Author's Response: Thank you so much! I've always felt Jim was like this but held it back so I wanted to explore it more when he didn't have to. Thanks for reading!
Date: March 09, 2020 01:05 pm Title: For What I Am When I'm With You
"but she was his true north" Yes. I think this sums up their relationship perfectly.
Also, the backstory you give us in each chapter works so well and gives depth - nice job!
Thanks for writing!
Author's Response: Thank you!
Date: March 09, 2020 01:33 am Title: For What I Am When I'm With You
Damn. Just damn. I am constantly on edge reading this story. It’s just so good. I love the dynamic between Pam and Jim here, that despite the world crumbling around them, they still find strength and solace in one another.
The imagery with the man at the beginning was absolutely haunting. I’m very concerned about the fate of those children... It does not bode well...
Author's Response: Thank you Jenna!
Date: March 08, 2020 10:25 pm Title: For What I Am When I'm With You
Lots of intense emotions this time around. I love the fact that it's Pam that Jim turns to here. That he needs her just as much as she needs him. I love that despite everything going on in this world, they're still there for each other.
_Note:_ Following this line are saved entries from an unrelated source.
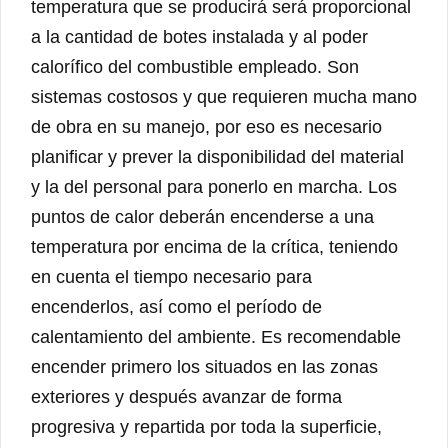
temperatura que se producirá será proporcional
a la cantidad de botes instalada y al poder
calorífico del combustible empleado. Son
sistemas costosos y que requieren mucha mano
de obra en su manejo, por eso es necesario
planificar y prever la disponibilidad del material
y la del personal para ponerlo en marcha. Los
puntos de calor deberán encenderse a una
temperatura por encima de la crítica, teniendo
en cuenta el tiempo necesario para
encenderlos, así como el período de
calentamiento del ambiente. Es recomendable
encender primero los situados en las zonas
exteriores y después avanzar de forma
progresiva y repartida por toda la superficie,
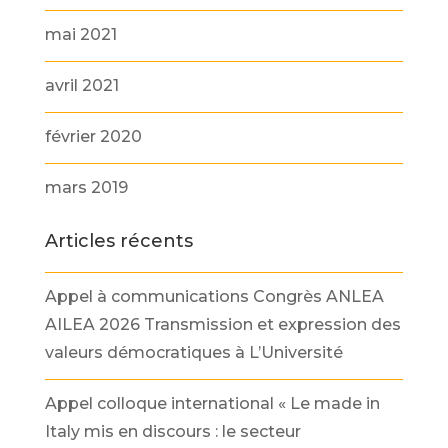
mai 2021
avril 2021
février 2020
mars 2019
Articles récents
Appel à communications Congrès ANLEA
AILEA 2026 Transmission et expression des
valeurs démocratiques à L’Université
Appel colloque international « Le made in
Italy mis en discours : le secteur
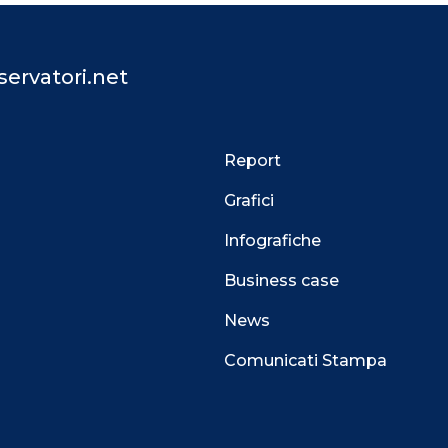
ervatori.net
Report
Grafici
Infografiche
Business case
News
Comunicati Stampa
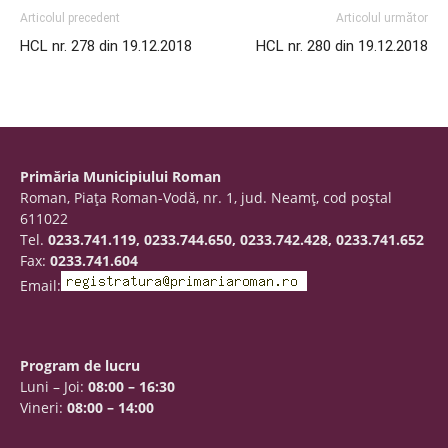
Articolul precedent
Articolul următor
HCL nr. 278 din 19.12.2018
HCL nr. 280 din 19.12.2018
Primăria Municipiului Roman
Roman, Piaţa Roman-Vodă, nr. 1, jud. Neamţ, cod poştal
611022
Tel.
0233.741.119, 0233.744.650, 0233.742.428, 0233.741.652
Fax:
0233.741.604
Email:
Program de lucru
Luni – Joi:
08:00 – 16:30
Vineri:
08:00 – 14:00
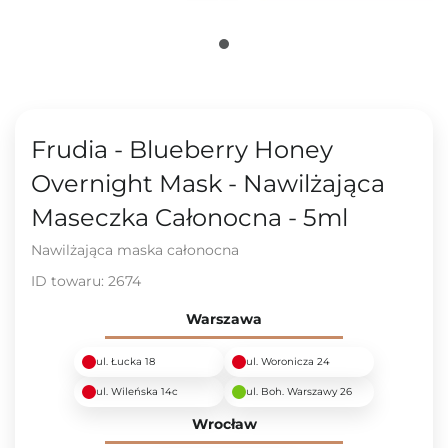
Frudia - Blueberry Honey
Overnight Mask - Nawilżająca
Maseczka Całonocna - 5ml
Nawilżająca maska całonocna
ID towaru:
2674
Warszawa
ul. Łucka 18
ul. Woronicza 24
ul. Wileńska 14c
ul. Boh. Warszawy 26
Wrocław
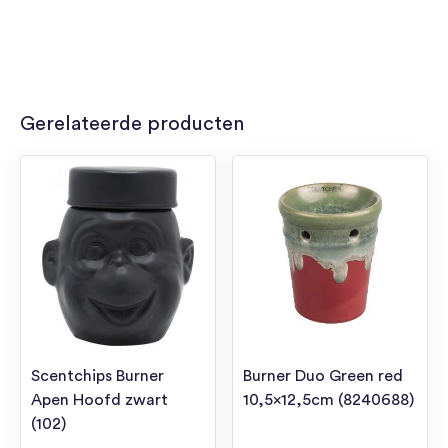
Gerelateerde producten
Scentchips Burner
Burner Duo Green red
Apen Hoofd zwart
10,5×12,5cm (8240688)
(102)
I 100% get the kinds of emotions Jim is feeling here. Traumatic experiences are rough. Seeking comfort and solace with those you love is natural and it's great to see that Pam is there for him.
Jim as the reluctant leader is coming along nicely too. It seems that you're grounding him first and foremost in thoughts of protecting his family. I like that approach. That his protective instincts then grow out to others seems very natural.
Great chapter.
Author's Response: Thank you so much Warrior! Congrats on AotM too!